By Elizabeth F. McNamara
Monique Brady, 44, of Lenihan Lane in East Greenwich, pleaded guilty Thursday of one count each of wire fraud, aggravated identity theft and obstructing an IRS investigation, according to the U.S. Attorney’s Rhode Island office.
Brady’s plea is the latest in a string of stories since April about three separate instances of Ponzi schemes tied to residents or former residents of East Greenwich.
The first arrest, in early April of Thomas Huling, dipped a little below the radar, because he was living in West Warwick at the time of the arrest. But he’d lived in East Greenwich from around 1998 to 2016, in houses on Middle Road and Partridge Run.
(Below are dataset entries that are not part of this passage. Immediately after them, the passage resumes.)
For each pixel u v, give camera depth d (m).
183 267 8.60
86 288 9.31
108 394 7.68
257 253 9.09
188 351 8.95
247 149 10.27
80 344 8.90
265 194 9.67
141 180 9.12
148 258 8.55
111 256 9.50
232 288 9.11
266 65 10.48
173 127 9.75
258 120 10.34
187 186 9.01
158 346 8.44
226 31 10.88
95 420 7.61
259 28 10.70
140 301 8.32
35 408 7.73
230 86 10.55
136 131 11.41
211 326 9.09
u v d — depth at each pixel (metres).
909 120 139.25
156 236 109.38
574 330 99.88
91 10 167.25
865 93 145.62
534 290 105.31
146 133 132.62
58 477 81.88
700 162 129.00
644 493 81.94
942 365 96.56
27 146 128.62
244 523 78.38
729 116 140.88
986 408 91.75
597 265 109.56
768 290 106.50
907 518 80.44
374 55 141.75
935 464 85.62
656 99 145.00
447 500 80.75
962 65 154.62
Huling is accused of running a Ponzi scheme from 2008 to 2018, raising approximately $14 million with a cost to investors of $6 million. According to the Rhode Island U.S. Attorney’s office, which brought the charges against Huling, his scheme centered on several investment projects, including off-shore high-yield bond-trading, a car emissions reduction technology, and an online advertising and marketing company. He promised huge returns within a few months and sometimes incorporated religion and charitable works into his sales pitch.
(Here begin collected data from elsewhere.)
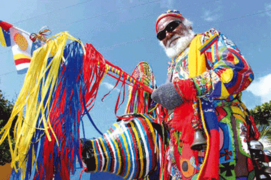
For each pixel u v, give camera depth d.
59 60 1.67
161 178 1.90
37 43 2.12
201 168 1.35
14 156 1.56
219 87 1.45
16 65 2.07
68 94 1.69
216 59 1.57
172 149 1.82
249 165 1.43
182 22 2.12
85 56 1.81
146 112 2.38
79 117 1.71
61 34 1.80
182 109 1.54
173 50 2.02
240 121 1.52
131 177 2.06
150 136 2.09
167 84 1.52
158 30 2.17
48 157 1.79
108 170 2.01
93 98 1.93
According to the Rhode Island U.S. Attorney’s office, Huling appeased early investors by giving them money from later investors. To conceal what he was doing, according to officials, Huling established multiple shell companies and more than 50 bank accounts.
Huling also defrauded the U.S. government by evading taxes. Officials say Huling reported no taxable income between 2009 and 2018, during which time he was spending millions of dollars for personal things (including home renovations and luxury cars), using investor funds.
Huling was charged with wire fraud (12 counts), money laundering (2 counts), and tax evasion (7 counts).
Then, in late April, Brady was arrested for allegedly scamming family, friends and business acquaintances out of $10 million with a loss to those investors of $4.7 million. Brady convinced her investors the money was being used for large-scale real estate rehabilitation projects.
In June, Downing Street resident David Wagner was arrested on charges out of New York that he and a partner in Florida had defrauded investors from around the country of $8 million.
So, you kind of have to wonder: Is it something about East Greenwich?
According to Jim Martin, spokesman for the Rhode Island U.S. Attorney’s office, it isn’t.
“It’s not East Greenwich,” he said in a recent interview. “Crime has no zip code. Financial crimes, drug trafficking, opioid overdoses have no zip code.”
Martin acknowledged that financial crimes can grab headlines, especially big ones like the ones outlined above.
“Financial fraud is a very significant crime and a widespread crime,” he said. “It’s a serious problem that hurts a lot of people. Ponzi schemes are one form of a variety of financial crimes that are hurting a lot of people. By nature, the numbers can be startling in Ponzi schemes.”
The truth is, said Martin, there are a lot of less-spectacular financial crimes that are costing people their life savings. Martin referred to a recent case out of Newport, where older people were targeted with the promise of “tech support” and ended up draining their bank accounts.
“There are a lot of ways to cheat people out of their money,” said Martin.
What to do about it? If the promise of a financial return seems too good to be true, it almost certainly is. If someone wants your credit card or Social Security number over the phone or online, don’t give it. Wait a day and ask a trusted friend or relative to review the request.
If you are worried you are being or have been scammed, contact your local police department. Embarrassed? Don’t be. Most of us have been fooled one time or another.